**WHAT THE EXERCISE ASKS:** Pull every line containing "Free" out of the material below.

━━━━━ ENTRIES SHOWN

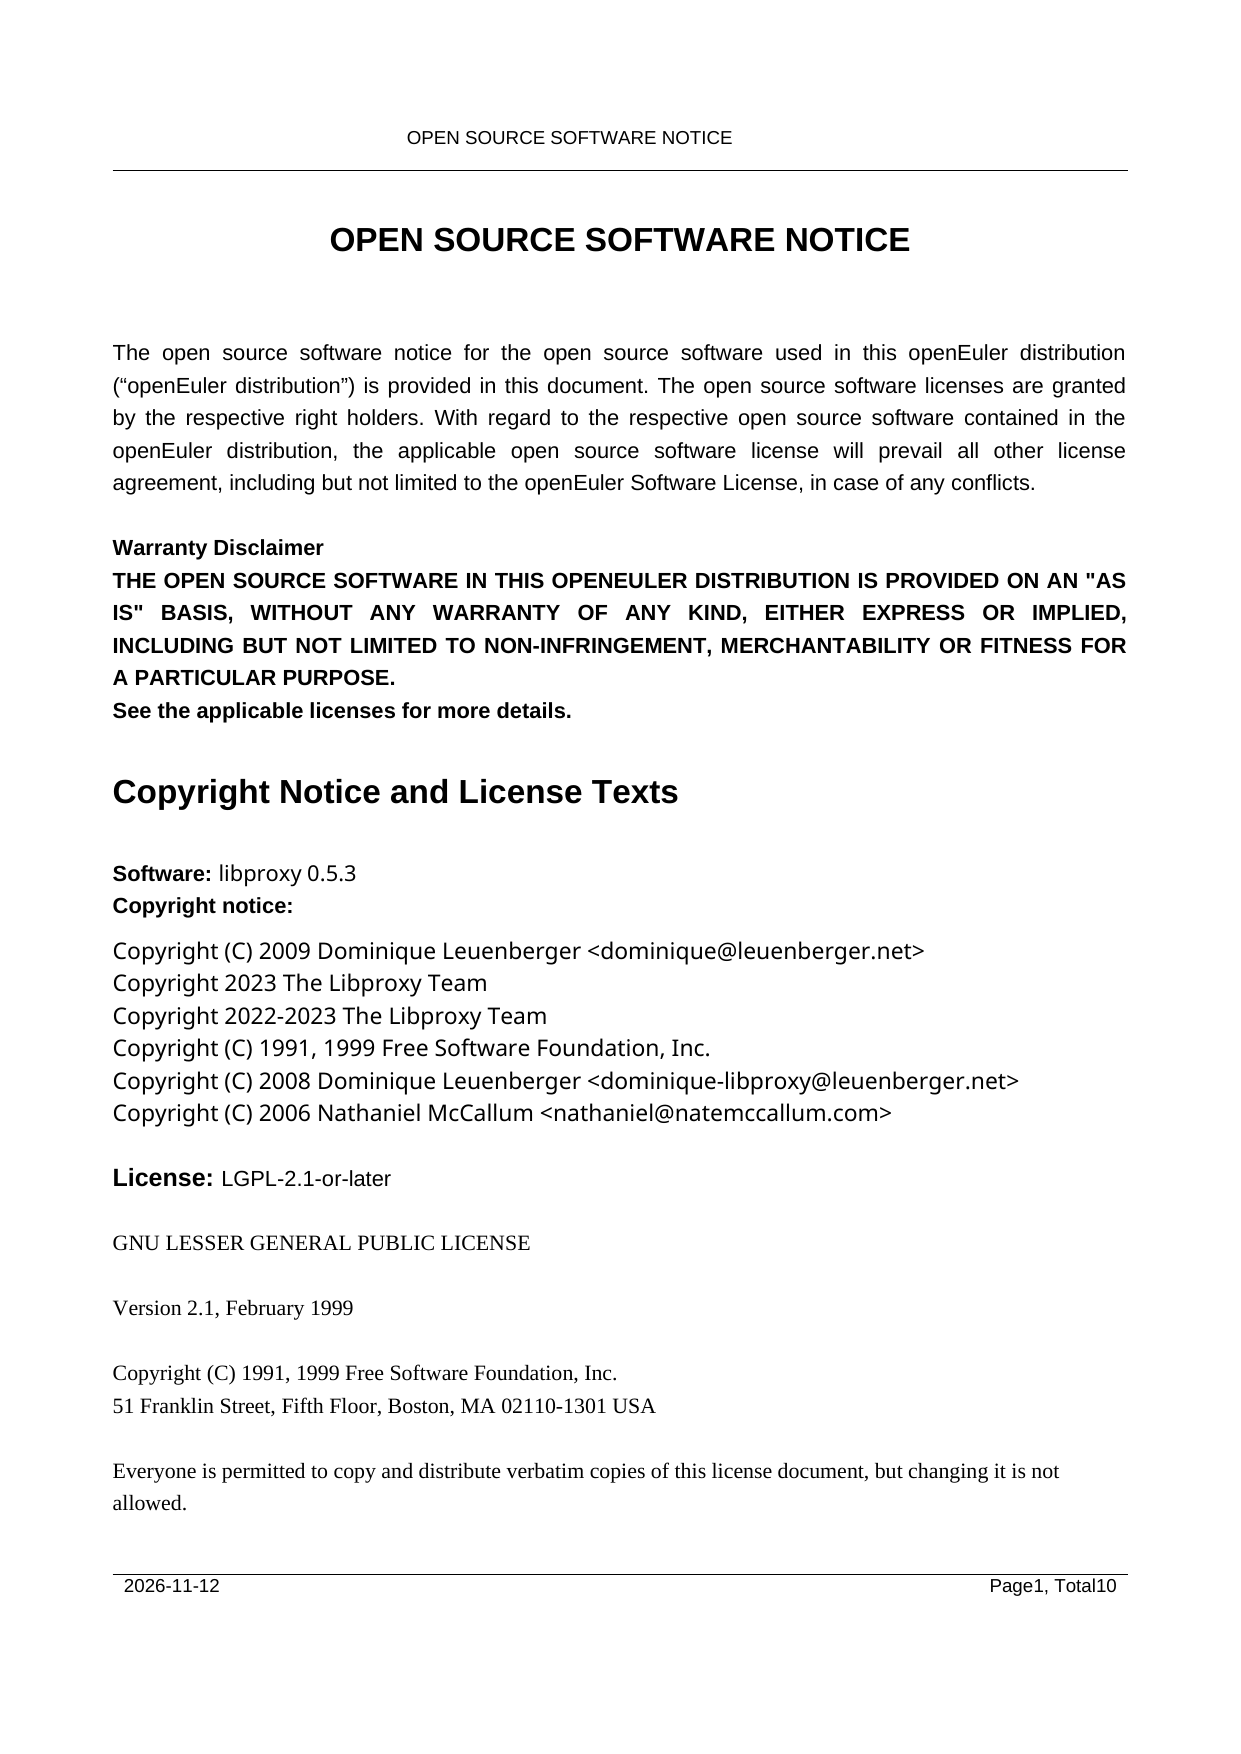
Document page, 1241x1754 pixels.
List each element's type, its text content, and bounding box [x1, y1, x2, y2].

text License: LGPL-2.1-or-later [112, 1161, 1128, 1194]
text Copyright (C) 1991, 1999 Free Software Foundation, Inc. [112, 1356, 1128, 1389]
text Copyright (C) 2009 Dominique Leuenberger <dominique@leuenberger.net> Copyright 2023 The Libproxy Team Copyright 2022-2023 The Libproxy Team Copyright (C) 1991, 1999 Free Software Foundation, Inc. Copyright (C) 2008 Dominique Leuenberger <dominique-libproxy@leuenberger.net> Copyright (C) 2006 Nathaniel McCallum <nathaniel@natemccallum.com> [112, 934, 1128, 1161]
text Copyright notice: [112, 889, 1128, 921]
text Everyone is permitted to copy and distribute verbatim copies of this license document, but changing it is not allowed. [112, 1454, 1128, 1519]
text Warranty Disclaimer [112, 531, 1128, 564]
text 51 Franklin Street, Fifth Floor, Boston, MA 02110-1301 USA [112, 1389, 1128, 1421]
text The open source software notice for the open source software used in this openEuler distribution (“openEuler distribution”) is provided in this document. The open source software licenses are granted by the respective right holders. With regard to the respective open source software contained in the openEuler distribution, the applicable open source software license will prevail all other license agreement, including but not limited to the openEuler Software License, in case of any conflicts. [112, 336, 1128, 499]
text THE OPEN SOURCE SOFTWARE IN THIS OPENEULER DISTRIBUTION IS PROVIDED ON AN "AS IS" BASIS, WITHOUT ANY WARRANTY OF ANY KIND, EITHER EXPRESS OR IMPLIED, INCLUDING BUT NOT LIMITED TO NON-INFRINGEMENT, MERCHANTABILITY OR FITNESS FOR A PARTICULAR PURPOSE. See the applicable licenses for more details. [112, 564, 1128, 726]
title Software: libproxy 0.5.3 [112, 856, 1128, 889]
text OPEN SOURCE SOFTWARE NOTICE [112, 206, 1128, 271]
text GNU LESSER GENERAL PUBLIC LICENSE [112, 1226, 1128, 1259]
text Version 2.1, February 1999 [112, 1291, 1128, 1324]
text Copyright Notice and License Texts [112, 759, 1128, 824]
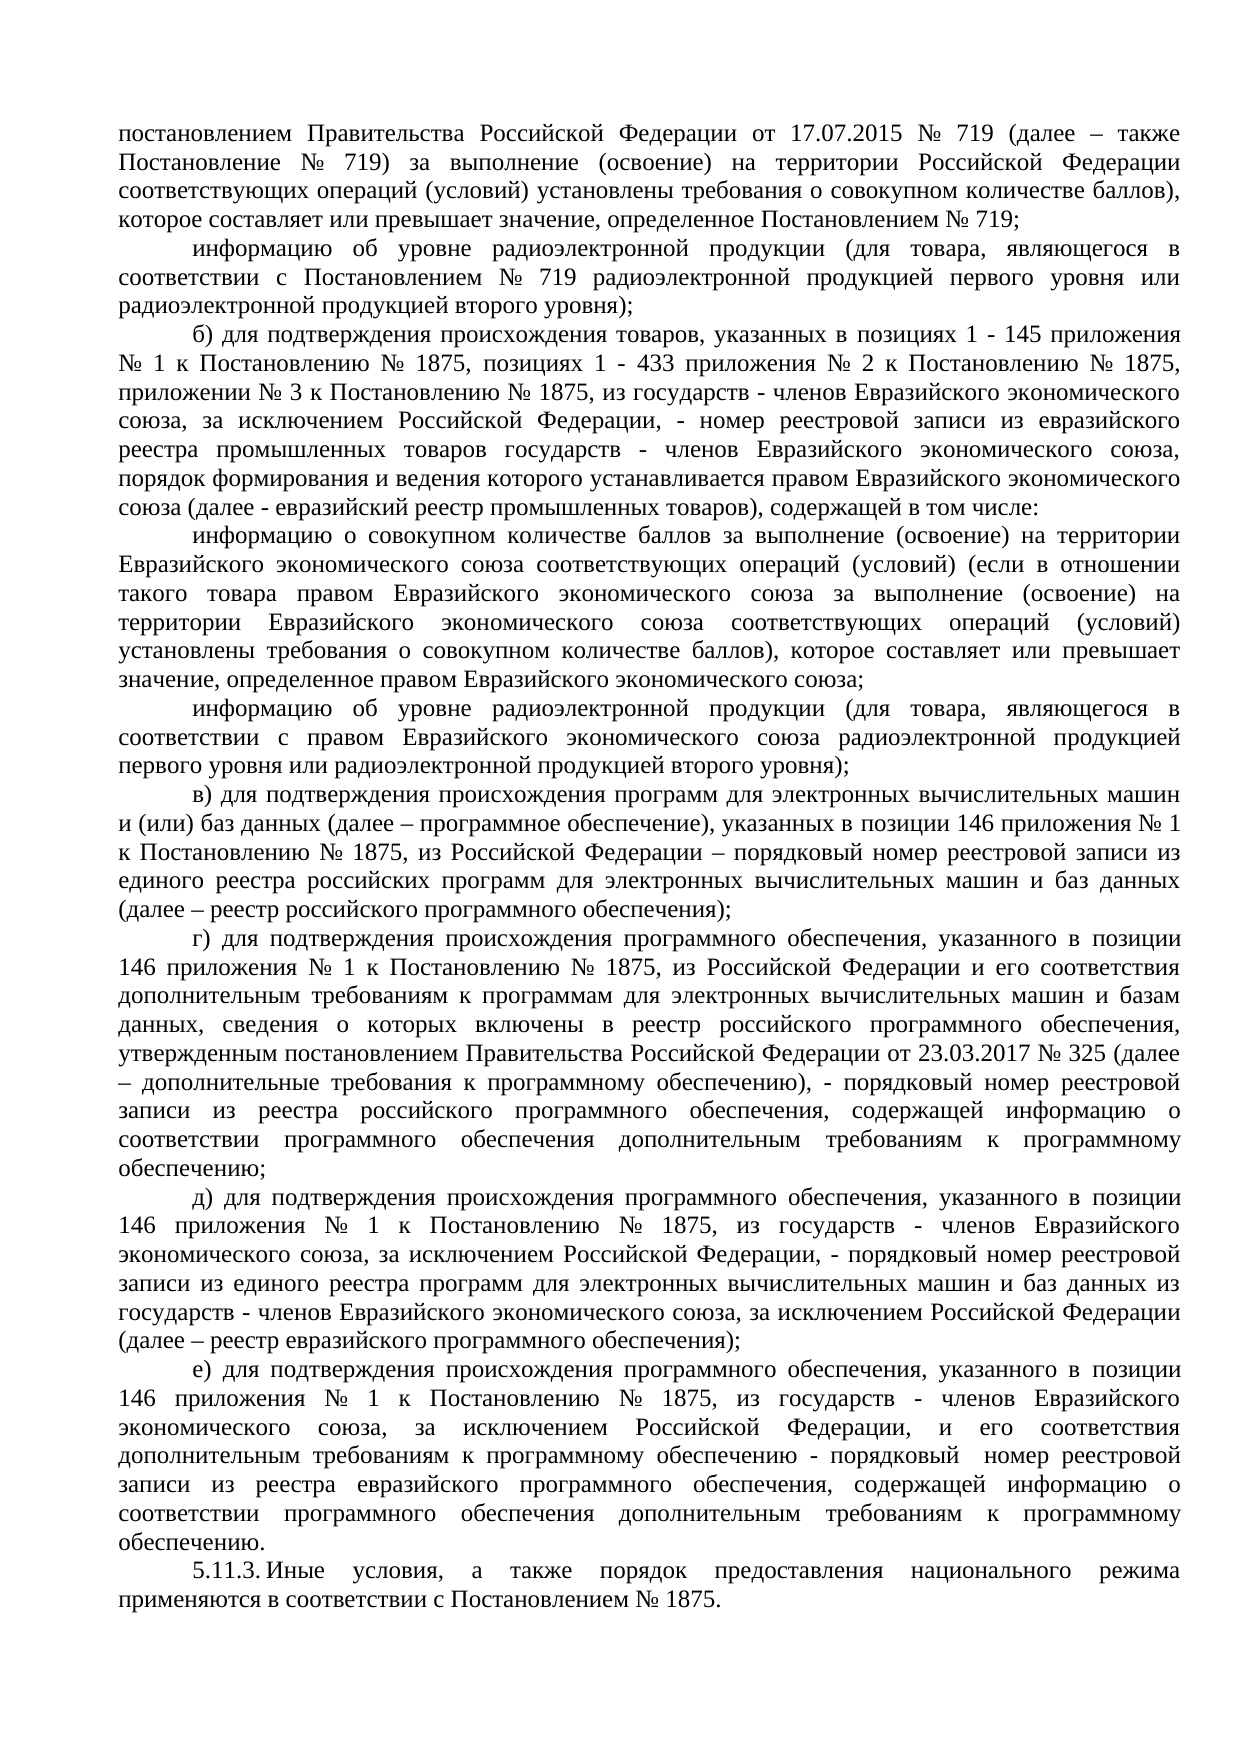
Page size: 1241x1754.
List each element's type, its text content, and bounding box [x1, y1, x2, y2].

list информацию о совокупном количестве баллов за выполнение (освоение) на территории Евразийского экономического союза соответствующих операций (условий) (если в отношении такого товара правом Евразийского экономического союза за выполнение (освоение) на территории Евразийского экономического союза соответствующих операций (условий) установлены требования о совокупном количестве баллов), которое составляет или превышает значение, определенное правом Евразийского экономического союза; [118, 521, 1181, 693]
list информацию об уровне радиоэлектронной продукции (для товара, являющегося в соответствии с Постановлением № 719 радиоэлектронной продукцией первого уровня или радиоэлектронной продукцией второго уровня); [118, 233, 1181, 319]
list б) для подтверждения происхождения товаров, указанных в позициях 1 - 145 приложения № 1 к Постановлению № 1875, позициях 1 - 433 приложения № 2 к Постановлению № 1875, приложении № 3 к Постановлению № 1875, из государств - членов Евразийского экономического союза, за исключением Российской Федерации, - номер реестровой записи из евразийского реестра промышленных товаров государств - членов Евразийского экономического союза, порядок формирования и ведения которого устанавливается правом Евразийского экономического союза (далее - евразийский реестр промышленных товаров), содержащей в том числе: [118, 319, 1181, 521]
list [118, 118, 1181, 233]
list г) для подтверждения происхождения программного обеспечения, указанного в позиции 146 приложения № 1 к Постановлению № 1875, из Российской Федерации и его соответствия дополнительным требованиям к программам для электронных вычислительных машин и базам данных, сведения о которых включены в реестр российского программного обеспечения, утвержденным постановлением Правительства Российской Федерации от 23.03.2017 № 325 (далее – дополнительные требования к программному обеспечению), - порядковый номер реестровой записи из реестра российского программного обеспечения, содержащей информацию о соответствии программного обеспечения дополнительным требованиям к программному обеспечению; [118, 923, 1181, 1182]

━━━━━━━━━━

**RESPONSE BOX:**
text Copyright (C) 1991, 1999 Free Software Foundation, Inc. [112, 1356, 1128, 1389]
text Copyright (C) 2009 Dominique Leuenberger <dominique@leuenberger.net> Copyright 2023 The Libproxy Team Copyright 2022-2023 The Libproxy Team Copyright (C) 1991, 1999 Free Software Foundation, Inc. Copyright (C) 2008 Dominique Leuenberger <dominique-libproxy@leuenberger.net> Copyright (C) 2006 Nathaniel McCallum <nathaniel@natemccallum.com> [112, 934, 1128, 1161]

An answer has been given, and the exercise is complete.